Auch diese Woche stellen wir euch wieder eine seltene Krankheit vor: Das Marfan-Syndrom. Obwohl diese Erbkrankheit in sämtlichen Büchern als Beispiel dient, tritt sie nicht sehr häufig auf. Und ist im Ernstfall auch viel gefährlicher als man denkt!
Dennis fiel eigentlich schon immer aus der Reihe. Obgleich er bald seinen 8. Geburtstag feiert, ist er schon größer als sein erwachsener Bruder und wird von garstigen Mitschülern immer nur „der Lange“ genannt. Als Dennis im Sportunterricht mehrfach unter plötzlichem Herzrasen leidet, schickt ihn die Lehrerin zum Arzt. Dieser stellt schon auf den ersten Blick die Verdachtsdiagnose „Marfan-Syndrom“ und überweist den Jungen zum Augenarzt und zu einem Kardiologen. Diese stellen eine ausgeprägte Subluxation beider Linsen und eine mäßig geweitete Hauptschlagader fest. Auf Empfehlung des Hausarztes stellt sich der kleine Dennis schließlich in einer humangenetischen Sprechstunde vor. Die Verdachtsdiagnose wird bestätigt und er erhält von nun an eine regelmäßige ärztliche Betreuung.

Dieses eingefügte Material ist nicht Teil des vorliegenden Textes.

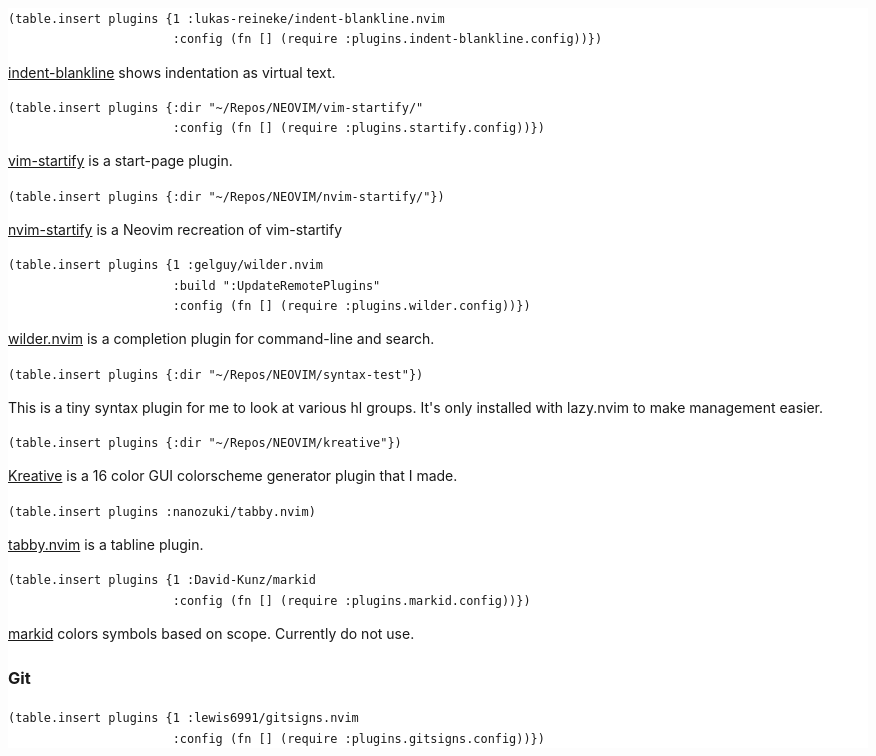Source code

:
 ```fennel
(table.insert plugins {1 :lukas-reineke/indent-blankline.nvim
                       :config (fn [] (require :plugins.indent-blankline.config))})
```

[indent-blankline](https://github.com/lukas-reineke/indent-blankline.nvim) shows indentation as
virtual text.

``` fennel
(table.insert plugins {:dir "~/Repos/NEOVIM/vim-startify/"
                       :config (fn [] (require :plugins.startify.config))})
```

[vim-startify](https://github.com/mhinz/vim-startify) is a start-page plugin.

```fennel
(table.insert plugins {:dir "~/Repos/NEOVIM/nvim-startify/"})
```

[nvim-startify](https://github.com/katawful/nvim-startify) is a Neovim recreation of vim-startify

```fennel
(table.insert plugins {1 :gelguy/wilder.nvim
                       :build ":UpdateRemotePlugins"
                       :config (fn [] (require :plugins.wilder.config))})
```

[wilder.nvim](https://github.com/gelguy/wilder.nvim) is a completion plugin for command-line and
search.

```fennel
(table.insert plugins {:dir "~/Repos/NEOVIM/syntax-test"})
```

This is a tiny syntax plugin for me to look at various hl groups. It's only installed with
lazy.nvim to make management easier.

```fennel
(table.insert plugins {:dir "~/Repos/NEOVIM/kreative"})
```

[Kreative](https://github.com/katawful/kreative) is a 16 color GUI colorscheme generator plugin
that I made.

```fennel
(table.insert plugins :nanozuki/tabby.nvim)
```

[tabby.nvim](https://github.com/nanozuki/tabby.nvim) is a tabline plugin.

``` fennel
(table.insert plugins {1 :David-Kunz/markid
                       :config (fn [] (require :plugins.markid.config))})
```

[markid](https://github.com/David-Kunz/markid) colors symbols based on scope. Currently do not
use.


### Git

```fennel
(table.insert plugins {1 :lewis6991/gitsigns.nvim
                       :config (fn [] (require :plugins.gitsigns.config))})
```
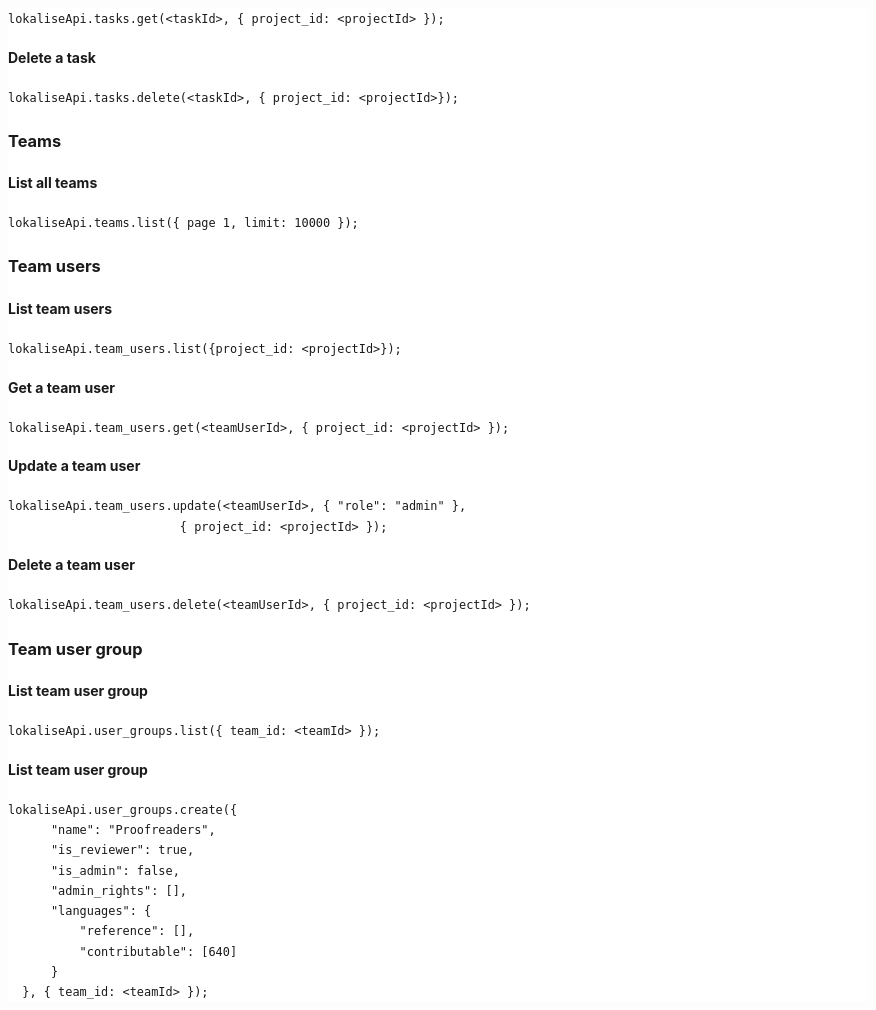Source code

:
 ```
lokaliseApi.tasks.get(<taskId>, { project_id: <projectId> });
```

#### Delete a task

```
lokaliseApi.tasks.delete(<taskId>, { project_id: <projectId>});
```

### Teams

#### List all teams

```
lokaliseApi.teams.list({ page 1, limit: 10000 });
```

### Team users

#### List team users

```
lokaliseApi.team_users.list({project_id: <projectId>});
```

#### Get a team user

```
lokaliseApi.team_users.get(<teamUserId>, { project_id: <projectId> });
```

#### Update a team user

```
lokaliseApi.team_users.update(<teamUserId>, { "role": "admin" },
                        { project_id: <projectId> });
```

#### Delete a team user

```
lokaliseApi.team_users.delete(<teamUserId>, { project_id: <projectId> });
```

### Team user group

#### List team user group

```
lokaliseApi.user_groups.list({ team_id: <teamId> });
```

#### List team user group

```
lokaliseApi.user_groups.create({
      "name": "Proofreaders",
      "is_reviewer": true,
      "is_admin": false,
      "admin_rights": [],
      "languages": {
          "reference": [],
          "contributable": [640]
      }
  }, { team_id: <teamId> });
```
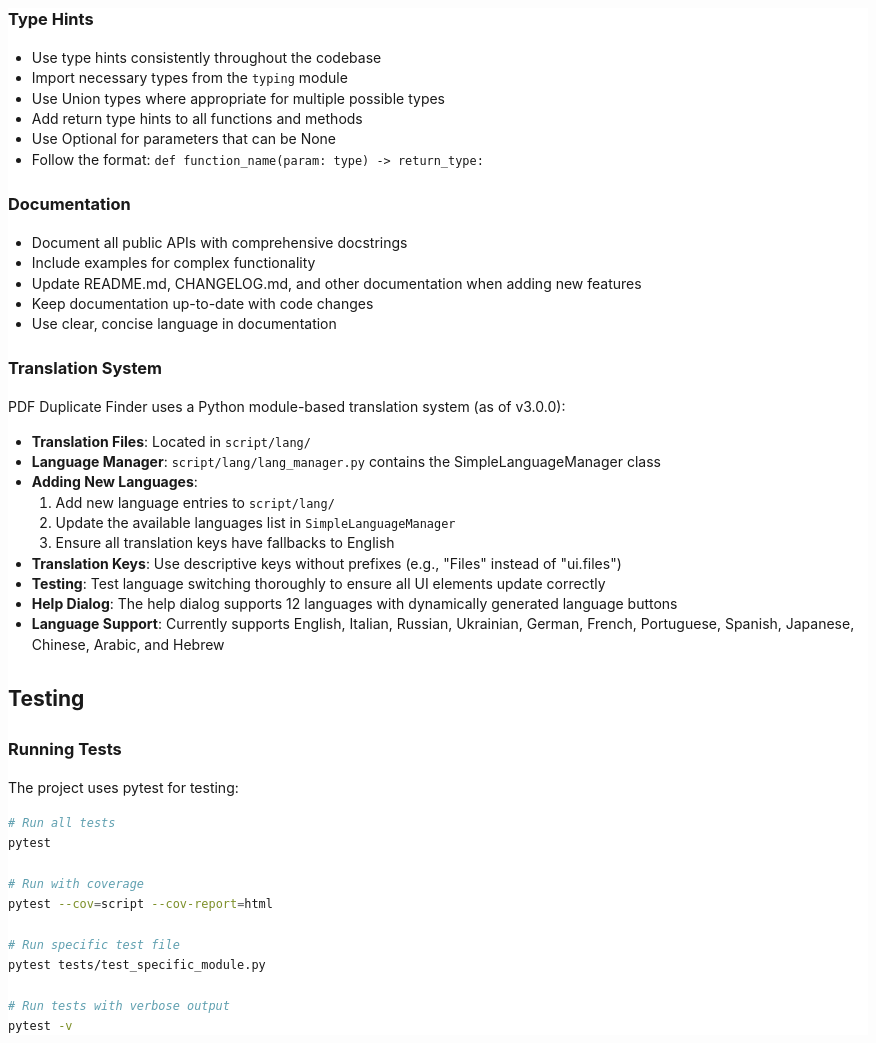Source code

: ### Type Hints

- Use type hints consistently throughout the codebase
- Import necessary types from the `typing` module
- Use Union types where appropriate for multiple possible types
- Add return type hints to all functions and methods
- Use Optional for parameters that can be None
- Follow the format: `def function_name(param: type) -> return_type:`

### Documentation

- Document all public APIs with comprehensive docstrings
- Include examples for complex functionality
- Update README.md, CHANGELOG.md, and other documentation when adding new features
- Keep documentation up-to-date with code changes
- Use clear, concise language in documentation

### Translation System

PDF Duplicate Finder uses a Python module-based translation system (as of v3.0.0):

- **Translation Files**: Located in `script/lang/`
- **Language Manager**: `script/lang/lang_manager.py` contains the SimpleLanguageManager class
- **Adding New Languages**:
  1. Add new language entries to `script/lang/`
  2. Update the available languages list in `SimpleLanguageManager`
  3. Ensure all translation keys have fallbacks to English
- **Translation Keys**: Use descriptive keys without prefixes (e.g., "Files" instead of "ui.files")
- **Testing**: Test language switching thoroughly to ensure all UI elements update correctly
- **Help Dialog**: The help dialog supports 12 languages with dynamically generated language buttons
- **Language Support**: Currently supports English, Italian, Russian, Ukrainian, German, French, Portuguese, Spanish, Japanese, Chinese, Arabic, and Hebrew

## Testing

### Running Tests

The project uses pytest for testing:

```bash
# Run all tests
pytest

# Run with coverage
pytest --cov=script --cov-report=html

# Run specific test file
pytest tests/test_specific_module.py

# Run tests with verbose output
pytest -v
```
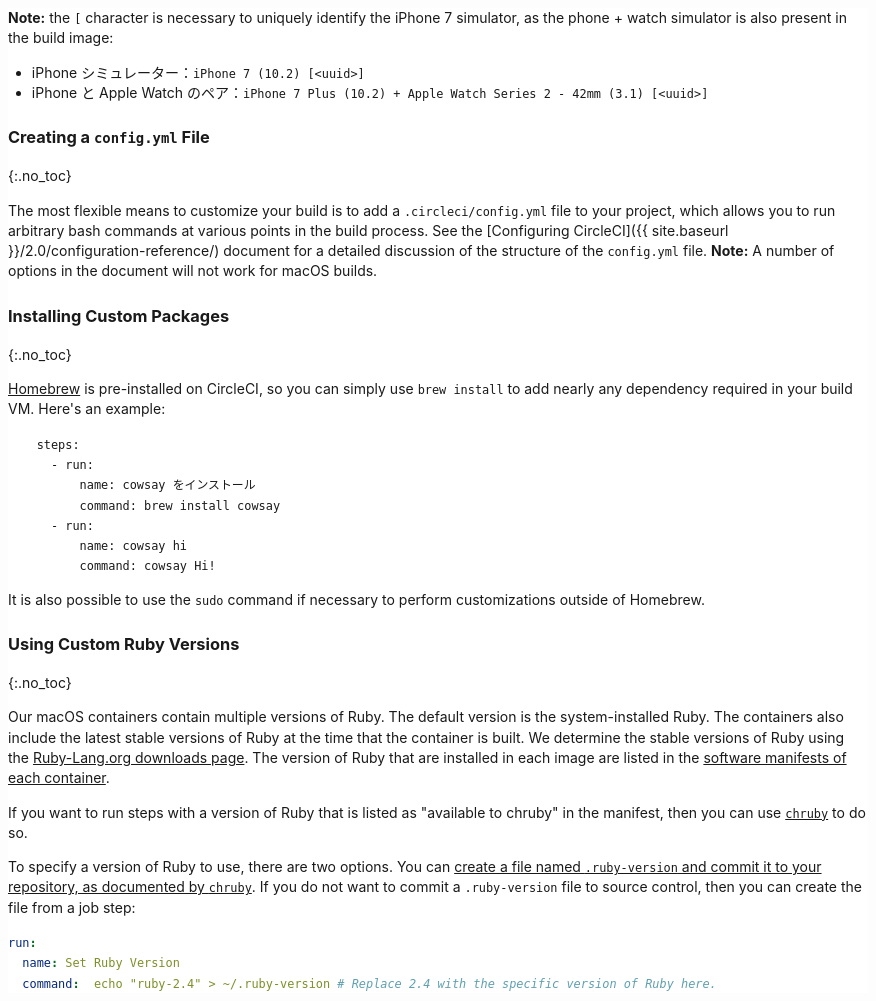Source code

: 
**Note:** the `[` character is necessary to uniquely identify the iPhone 7 simulator, as the phone + watch simulator is also present in the build image:

- iPhone シミュレーター：`iPhone 7 (10.2) [<uuid>]`
- iPhone と Apple Watch のペア：`iPhone 7 Plus (10.2) + Apple Watch Series 2 - 42mm (3.1) [<uuid>]`

### Creating a `config.yml` File
{:.no_toc}

The most flexible means to customize your build is to add a `.circleci/config.yml` file to your project, which allows you to run arbitrary bash commands at various points in the build process. See the [Configuring CircleCI]({{ site.baseurl }}/2.0/configuration-reference/) document for a detailed discussion of the structure of the `config.yml` file. **Note:** A number of options in the document will not work for macOS builds.

### Installing Custom Packages
{:.no_toc}

[Homebrew](http://brew.sh/) is pre-installed on CircleCI, so you can simply use `brew install` to add nearly any dependency required in your build VM. Here's an example:

        steps:
          - run:
              name: cowsay をインストール
              command: brew install cowsay
          - run:
              name: cowsay hi
              command: cowsay Hi!
    

It is also possible to use the `sudo` command if necessary to perform customizations outside of Homebrew.

### Using Custom Ruby Versions
{:.no_toc}

Our macOS containers contain multiple versions of Ruby. The default version is the system-installed Ruby. The containers also include the latest stable versions of Ruby at the time that the container is built. We determine the stable versions of Ruby using the [Ruby-Lang.org downloads page](https://www.ruby-lang.org/en/downloads/). The version of Ruby that are installed in each image are listed in the [software manifests of each container](#supported-xcode-versions).

If you want to run steps with a version of Ruby that is listed as "available to chruby" in the manifest, then you can use [`chruby`](https://github.com/postmodern/chruby) to do so.

To specify a version of Ruby to use, there are two options. You can [create a file named `.ruby-version` and commit it to your repository, as documented by `chruby`](https://github.com/postmodern/chruby#auto-switching). If you do not want to commit a `.ruby-version` file to source control, then you can create the file from a job step:

```yaml
run:
  name: Set Ruby Version
  command:  echo "ruby-2.4" > ~/.ruby-version # Replace 2.4 with the specific version of Ruby here.
```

Viele Organe sind betroffen
So wie der kleine Dennis im obigen Fallbeispiel sind in Deutschland etwa ein bis zwei Personen von 10.000 Bundesbürgern vom Marfan-Syndrom betroffen. Es handelt sich dabei um eine humangenetische Erkrankung des Bindegewebes, die neben dem äußeren Erscheinungsbild viele verschiedene Organsysteme betreffen kann. Der Erbgang des Marfan-Syndroms ist autosomal-dominant, wobei ein Großteil der Mutationen dem Fibrillin-Gen auf dem Chromosom 15q zugeordnet werden kann. Da molekulargenetische Analysen zurzeit aber noch sehr teuer sind, muss die Diagnose in der Regel klinisch gestellt werden. Neben dem auffälligen Hochwuchs, einer Aortendilatation sowie einer Subluxation der Linsen spielen aber noch andere Symptome auf dem Weg zur zuverlässigen Diagnose eine wichtige Rolle. So geben die klinischen Kriterien vor, dass mindestens zwei sogenannte Hauptkriterien erfüllt werden müssen. Ist dann noch ein drittes Organsystem betroffen, kann von einem Marfan-Syndrom ausgegangen werden.
Achtung, Aorta!
In Bezug auf die erwähnten Hauptkriterien sind die Skelettveränderungen von besonderem Interesse. Da der Hochwuchs an sich als Kriterium nicht ausreicht, werden die Extremitäten auf relative Überlänge hin untersucht. Übersteigt der Quotient aus Armlänge und Körpergröße einen Wert von 1,05, kann der Hochwuchs als Kriterium berücksichtigt werden. Ein weiteres Skelettmerkmal ist die Arachnodaktylie, die oftmals als „Spinnenfingrigkeit“ in den Lehrbüchern aufgeführt wird. Bei der Untersuchung der Augen zählt die bei Dennis festgestellte Linsensubluxation zu den Hauptkriterien und bei bis zu 90 Prozent der Marfan-Patienten lässt sich mit Hilfe bildgebender Verfahren eine sogenannte lumbosakrale Duraektasie nachweisen. Als besonders gefährlich gelten des Weiteren eine Dilatation der Aortenwurzel sowie die Dissektion der Aorta ascendens, da diese beiden kardiovaskulären Symptome mit ihren Komplikation wie einer Ruptur oder einer Herzinsuffizienz die Haupttodesursachen des Marfan-Syndroms darstellen.
Therapie: Quo vadis?
Die schlechte Nachricht zuerst: Eine Heilung ist nicht möglich und auch moderne Ansätze wie eine Gentherapie stecken noch in den Kinderschuhen. Als Gute Nachricht lässt sich jedoch feststellen, dass sich durch gründliche Kontrollen die genannten schweren Komplikationen verhindern lassen. So sollten die Augen im Falle einer Luxation regelmäßig kontrolliert werden, und zur Prophylaxe kardialer Komplikationen können u.a. ß-Blocker wie Metoprolol zum Einsatz kommen. Diese haben dann auch den kleinen Dennis von seinem Herzrasen befreit. Er wird zwar immer einer der Längsten bleiben, aber das hat ja oftmals auch so seine Vorteile!